A judicial review the Denhams fought for led to an investigation by the Broadcasting Standards Commission, which concluded the corporation had “a duty to do more than simply hint at the deception it was practising on the audience”.
There had been a “deliberate attempt to cultivate a sense of menace”, it added, and the BBC issued an apology.
The passage of time has seen the Denhams’s anger cool a little, although they do not watch BBC channels, or anything that features Michael Parkinson.
“There’s nothing you can do. I’ve just let it go now, but it’s still there,” Martin’s stepfather adds.
“It’s still just one big mystery and he isn’t here so I’m not able to ask him,” Mrs Denham says.
“Martin was happy. He had never had any problems – he had got a girlfriend and a job and had got everything to live for.
“Even though he was a slow learner he had done well for himself. He had everything going for him and then it changed just like that.”
Volk declined to comment on Martin’s death out of respect for the family.
But he says he had expected a very different reaction from viewers.
“I think it was 11 million that saw it and you can’t think of all those people as individuals,” he says.
“I was, I guess, writing for myself – aged between 12 and 14 – and I thought of myself watching and thinking, ‘well this is interesting, I don’t believe it, but I get that this is a drama done in a certain way’.
“That’s the basis on which I thought most people would [see] it.
“There was a vast span of different reactions to it, from people who didn’t believe it for a second and people who believed it all the way through, and everything in between.”

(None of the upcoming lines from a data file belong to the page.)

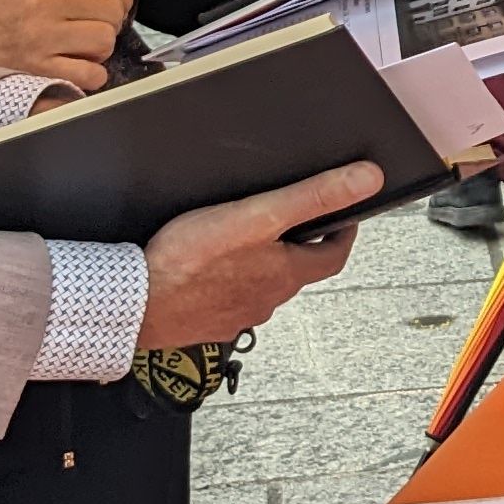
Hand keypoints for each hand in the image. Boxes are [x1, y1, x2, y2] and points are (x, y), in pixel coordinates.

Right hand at [0, 0, 138, 92]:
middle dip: (111, 22)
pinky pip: (91, 73)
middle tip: (92, 28)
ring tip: (81, 48)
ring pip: (105, 40)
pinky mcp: (40, 70)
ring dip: (101, 49)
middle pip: (112, 9)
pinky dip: (92, 74)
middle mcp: (45, 5)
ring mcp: (42, 39)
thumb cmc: (1, 14)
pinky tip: (76, 67)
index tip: (111, 3)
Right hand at [140, 164, 382, 342]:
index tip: (345, 218)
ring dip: (261, 266)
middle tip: (290, 221)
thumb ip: (312, 197)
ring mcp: (237, 315)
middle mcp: (268, 300)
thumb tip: (367, 180)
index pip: (333, 255)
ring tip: (243, 241)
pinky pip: (226, 301)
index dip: (343, 232)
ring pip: (261, 287)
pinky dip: (226, 284)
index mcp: (286, 274)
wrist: (136, 303)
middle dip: (298, 245)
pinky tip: (208, 271)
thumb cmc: (191, 261)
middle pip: (296, 271)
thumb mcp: (258, 216)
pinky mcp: (206, 323)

The aftermath meant the BBC distanced itself from Ghostwatch.
Volk says he would have liked to have explained his intentions as a writer with the broadcaster far sooner than the anniversary DVD a decade later allowed.
“I think if the BBC had maybe not shut it down so completely, there might have been an attempt to have a conversation about it,” he says.

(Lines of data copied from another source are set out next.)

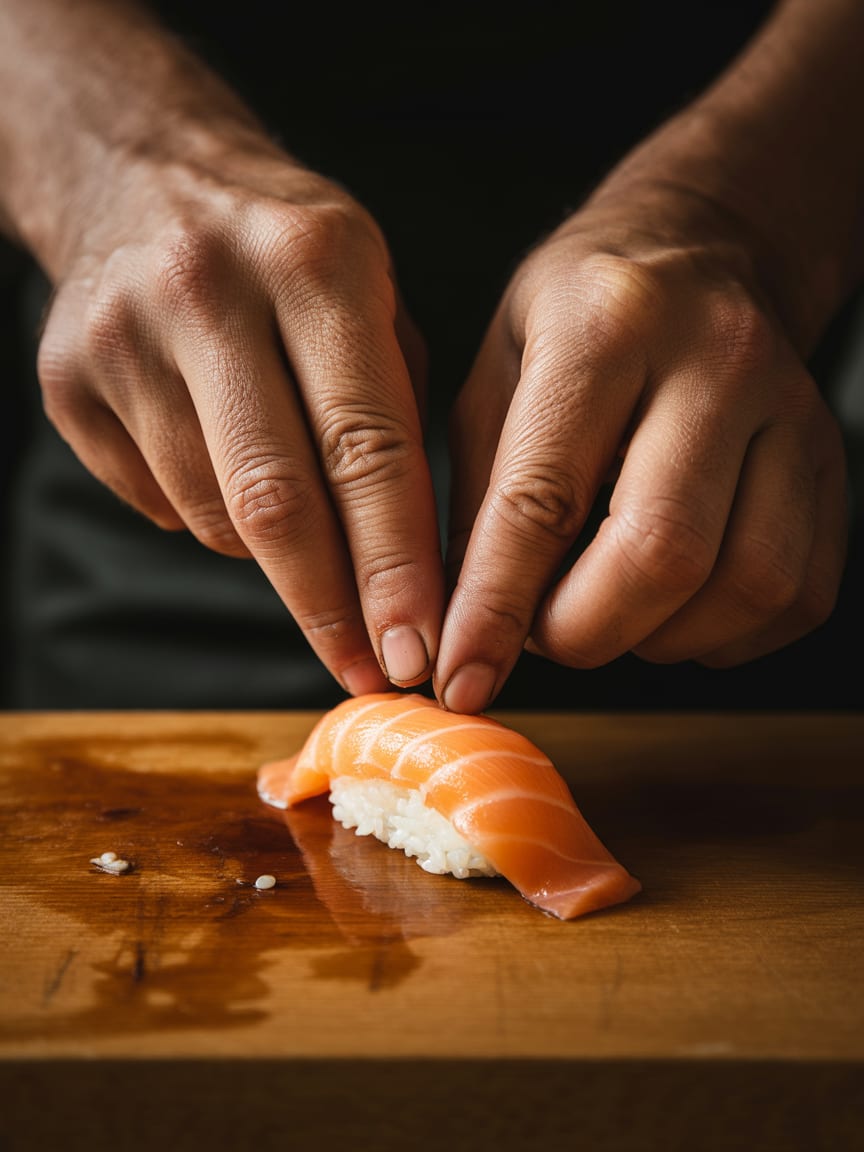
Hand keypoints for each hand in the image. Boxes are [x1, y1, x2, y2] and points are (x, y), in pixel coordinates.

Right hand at [36, 136, 442, 695]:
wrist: (140, 175)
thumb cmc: (290, 254)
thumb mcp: (375, 297)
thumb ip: (398, 417)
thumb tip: (409, 569)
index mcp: (315, 262)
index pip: (366, 446)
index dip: (394, 565)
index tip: (418, 647)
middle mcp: (209, 291)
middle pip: (275, 499)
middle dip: (330, 606)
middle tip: (369, 671)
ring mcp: (123, 337)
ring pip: (213, 514)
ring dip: (272, 554)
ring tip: (300, 522)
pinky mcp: (67, 381)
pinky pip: (158, 502)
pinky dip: (209, 516)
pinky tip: (224, 465)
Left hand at [435, 182, 848, 712]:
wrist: (703, 248)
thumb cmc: (579, 318)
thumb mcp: (495, 369)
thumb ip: (474, 494)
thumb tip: (457, 624)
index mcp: (602, 328)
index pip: (543, 498)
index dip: (496, 608)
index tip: (462, 675)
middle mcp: (713, 362)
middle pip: (661, 552)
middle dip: (585, 632)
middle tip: (544, 635)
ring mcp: (791, 411)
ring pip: (745, 585)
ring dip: (660, 638)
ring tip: (609, 610)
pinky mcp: (830, 463)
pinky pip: (795, 594)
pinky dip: (724, 634)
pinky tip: (675, 606)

However, when 12-year-old viewers who saw it the first time revisited it 10 years later – in conjunction with the emergence of the internet – people openly started to discuss the programme.
“Suddenly we found a whole pile of people who did like it, they enjoyed it, thought it was challenging and all the things we wanted it to be,” Volk says.
He remains proud of Ghostwatch, the first project he did for television.
Volk went on to write an episode of Ghosts for the BBC in 1995, created ITV series Afterlife starring Andrew Lincoln and Lesley Sharp, and was also behind the 2011 film The Awakening.
“The best result [was] people coming up and saying ‘I had to sleep with the light on for three weeks but it got me into film-making’ and some have said ‘it got me into horror’,” he says.
However, he tends to agree with acclaimed author Ramsay Campbell on pushing the genre’s boundaries.
“I’m a great believer in what he said about horror, and that is that horror is sometimes the business that goes too far.”